Flux should add an annotation of flux.weave.works/ignore: true to a job once it's completed, but only if another annotation of flux.weave.works/run-once: true is set, otherwide the default behaviour should be observed.
What would the new user story look like?
run-once annotationflux.weave.works/ignore: true annotationkubectl delete jobs --allIf the admin wants to re-run the job, they can simply set flux.weave.works/ignore: true to false
Expected behavior
Jobs are not run if they have been previously run so long as the flux.weave.works/run-once: true annotation is set.
Jobs don't play well with Flux since it's stateless by design. Unless you delete the Job from git Flux will continue kubectl applying them.
The flux.weave.works/run-once: true wouldn't really help because Flux doesn't keep any state and could be restarted before the job ends.
We could add something like flux.weave.works/only-apply-if-missing: true flux.weave.works/ignore-if-state: !Completed but it would be hairy to restart Jobs since you would need to remove the annotation, wait for Flux to apply the job again and add the annotation again.
In a Nutshell: I am not convinced this would be a big improvement. I am happy to hear other suggestions though.
Is the story different if we're using the helm-operator and our jobs are then essentially managed by helm?
Jobs and CronJobs are pretty essential things.
Is the story different if we're using the helm-operator and our jobs are then essentially managed by helm?
Yes, as the only thing Flux manages are HelmRelease resources in that situation. All results of it are managed by Helm-logic.
Jobs and CronJobs are pretty essential things.
Flux _does support_ CronJobs.
Flux does support CronJobs.
Right, makes sense. And even Jobs, for that matter (any k8s manifest it finds, really), just not any tracking of "statefulness" of specific Jobs that shouldn't be run more than once.

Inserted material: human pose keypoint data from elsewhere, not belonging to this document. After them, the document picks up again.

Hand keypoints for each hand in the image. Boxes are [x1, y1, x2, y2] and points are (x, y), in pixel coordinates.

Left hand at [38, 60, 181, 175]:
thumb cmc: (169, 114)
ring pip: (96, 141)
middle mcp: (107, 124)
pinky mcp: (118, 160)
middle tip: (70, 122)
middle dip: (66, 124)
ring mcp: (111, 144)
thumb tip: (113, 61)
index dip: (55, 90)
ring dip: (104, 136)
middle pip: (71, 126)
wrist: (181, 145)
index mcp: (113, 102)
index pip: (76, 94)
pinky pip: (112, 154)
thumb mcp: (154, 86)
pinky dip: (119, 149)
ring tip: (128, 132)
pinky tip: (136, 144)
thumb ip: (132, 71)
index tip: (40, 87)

@cpressland have you considered moving to Helm + flux's helm-operator? Also, if that's not really feasible for you at this point, it seems like rolling your own state management for this shouldn't be too hard (can just use a REDIS instance, possibly configured to write to disk using a PV/PVC). Check out the example here: https://kubernetes.io/docs/tasks/job/fine-parallel-processing-work-queue/. It's not 1-1 for your use case, but generically speaking all you need is to use an image to run your job that first checks your state somehow (was this job already run? if so, just exit with code 0 / if not, run job, store state, then exit with code 0)

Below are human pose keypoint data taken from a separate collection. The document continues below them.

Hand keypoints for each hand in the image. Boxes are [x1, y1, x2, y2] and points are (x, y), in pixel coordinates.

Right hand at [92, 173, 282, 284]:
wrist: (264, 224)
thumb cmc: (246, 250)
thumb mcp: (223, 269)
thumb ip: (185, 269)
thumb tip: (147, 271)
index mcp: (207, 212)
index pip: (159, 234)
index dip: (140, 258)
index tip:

What is the status of this today? I'm trying to define a db initial migration job that I would like to only run once.
How is this still open? is this tool dead or dying ?
Is there a way to be able to run db migrations on release ? seems like a basic requirement .
How is this still open? is this tool dead or dying ?
Quite the opposite, we are working on a next-gen Flux as highlighted in the README.md, see: https://toolkit.fluxcd.io. Besides this, we released a new version of Flux recently (12 days ago).
Is there a way to be able to run db migrations on release ? seems like a basic requirement
There are sufficient alternatives available in the ecosystem to do database migrations without running jobs. Init containers to name one, or the outline described in https://github.com/fluxcd/flux/issues/2440#issuecomment-590393360.
Great! Looking forward to a stable release with at least feature parity with current fluxcd.
I have 10s of Django/celery containers, using init containers would mean all of them would try to run migration at the same time, which is not good. Then I have to fall back to some orchestration tool (I was using salt before switching to flux) which means that I have to write more version management code outside of flux. I haven't still explored helm but that's seems like a lot of work to get going for us. Fluxcd is quite easy to deploy and self contained which is why I started with it, if I go the helm route is have make a helm chart out of the whole infrastructure?
You can create a suspended cron-job and then create a job from that cron-job when ever necessary to run this job. It is a manual step to create the job from cron-job though.